If the police make a valid requirement that you provide a specimen of breath, blood or urine it is a criminal offence to fail or refuse to provide the specimen without a reasonable excuse.
The point of the offence is to deter non-compliance with the test procedure; so, it is treated more seriously than drink driving itself and it is far easier to find yourself in prison for failing to provide than it is for drink driving.
Your case is unique, so our approach to it is unique too.
The first step in our process is to check whether the police had the authority to require a specimen of breath. They cannot simply demand a specimen from anybody they stop, there must be a genuine investigation underway into whether a drink driving offence has been committed by the person being asked for a specimen. If there isn’t then the result of the test should be excluded meaning the prosecution would not be able to prove their case against you.
We will also check to see that the police have followed the correct procedure when they required the specimen from you. For example, if the officer fails to warn you that you can be prosecuted for not providing then the court must find you not guilty.

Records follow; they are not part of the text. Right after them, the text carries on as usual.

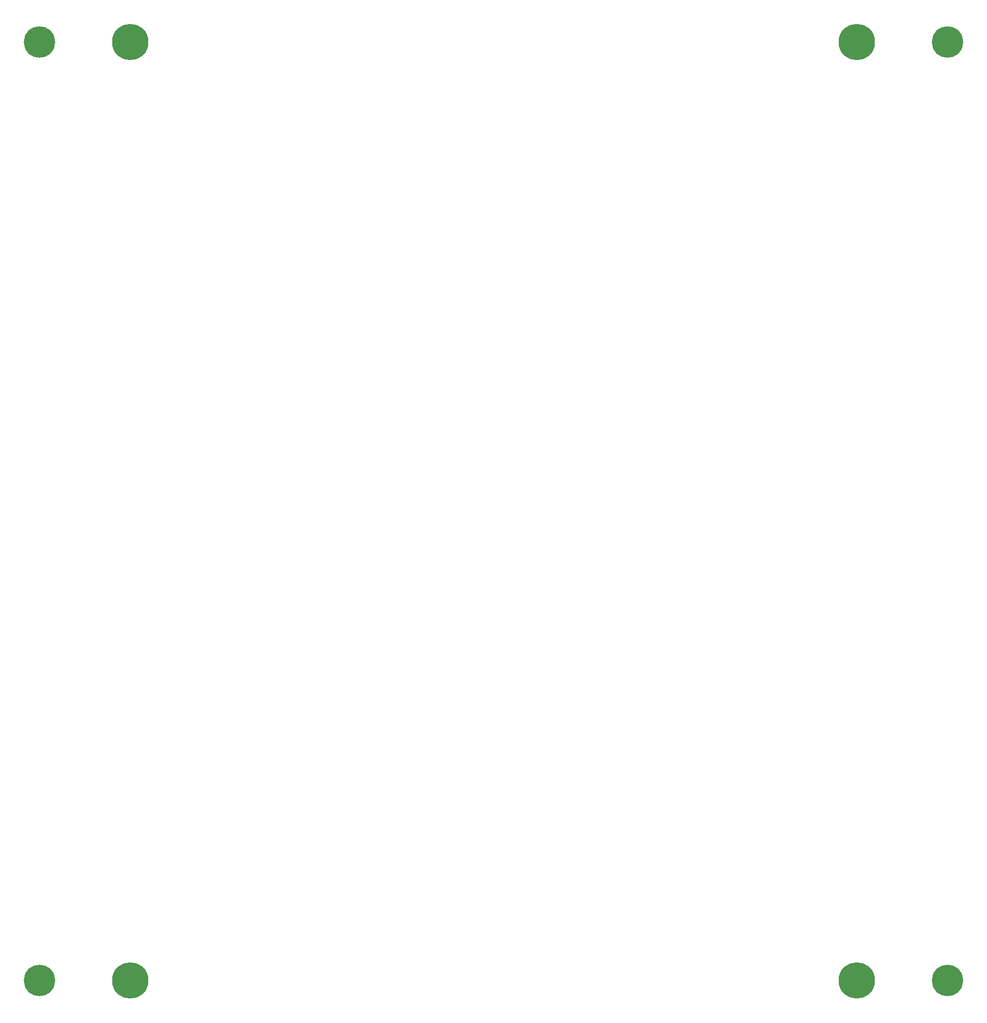
<source format=gts>
%MOIN*%
%OFA0B0*%
%FSLAX44Y44*%
%IPPOS*%
%LPD*%
%ADD10C,0.23622047244094491*%
%ADD11C,0.20472440944881892*%
D10*
X00007874Y00001968D03*
X00055118Y00001968D03*
X00055118Y00062992D03*
X00007874Y00062992D03*
D11*
X00001968Y00001968D03*
X00061023Y00001968D03*
X00061023Y00062992D03*
X00001968Y00062992D03*
M02*
</source>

Next, we consider whether you have a reasonable excuse for not providing. Reasonable excuses can be medical, e.g. I have asthma, I have a fear of needles or I was so dehydrated I couldn’t urinate. They can also be non-medical such as that the breath test machine was faulty or that you did not understand the requirement being made of you. In a recent case, the police officer had noted down that our client was trying his best to provide but failed to do so. We successfully argued that the case should be dropped because there was no suggestion that out client had deliberately failed or refused to provide. We’ve even won cases where our client was found to have been so drunk that they were physically incapable of providing!
An important point in these cases is that where the defence raise a reasonable excuse it is for the prosecution to prove, beyond reasonable doubt, that you did not have a reasonable excuse, which makes life that little bit easier.
When passing sentence, courts will refer to the Sentencing Guidelines. The judge will usually follow the guidelines but can go outside of them, either to impose a harsher or more lenient sentence, where they think that the case deserves it.
The court must disqualify a convicted person for at least 12 months but unless you can show that you had an honest but unreasonable excuse, e.g. because you wanted to speak to a solicitor before providing, then you should assume the starting point is a 17 month driving ban and a community order if you are convicted or plead guilty.
The court will look at the starting point relevant to your alcohol level then consider anything that makes the offence more serious and any mitigation put forward by your solicitor to decide whether to move up or down the range available to them. In extreme cases, the judge may move outside of the sentencing range altogether.
You will normally receive a reduction in sentence if you plead guilty; however, that cannot help you avoid the driving ban nor do you receive a reduced ban for pleading guilty.
We will always ask the court to allow you to take the drink driving awareness course. If you complete the course by the deadline the court gives you then your driving ban will be reduced by 25%. You can find more information about the drink driving course providers, where courses are held and book a course here.
We represented AB who was accused of failing to provide a specimen for analysis at the police station. We successfully argued that the police officer had not explained the procedure properly and thus our client had not understood the requirement for him to provide.
He was acquitted and an order allowing him to recover his legal costs was made.
Client was charged with failing to provide a specimen of breath following a collision involving his vehicle. He was not present at the scene of the crash and was found by police at home in bed. We made representations to the Crown based on their evidence identifying him as the driver as well as debating whether the police officers were genuinely engaged in an investigation allowing them to require a specimen of breath given the circumstances in which TM was found.
The Crown Prosecution Service accepted our representations and discontinued the case against our client.
CW had a long-standing needle phobia. The prosecution alleged that he had simply refused to provide a blood specimen. During evidence a police sergeant claimed that CW had never mentioned his phobia; however, another police officer gave evidence that CW had told the sergeant about the phobia. We were also able to obtain evidence from the hospital consultant who treated CW and his GP confirming that the needle phobia had been diagnosed years before.
CW was acquitted and costs awarded against the prosecutor.
The police forced AS to go through the breath testing procedure without a solicitor or an interpreter despite hi being a foreign national who spoke limited English.
The prosecution case was dismissed at trial once it became clear that AS could not understand the instructions being given to him by the police officer.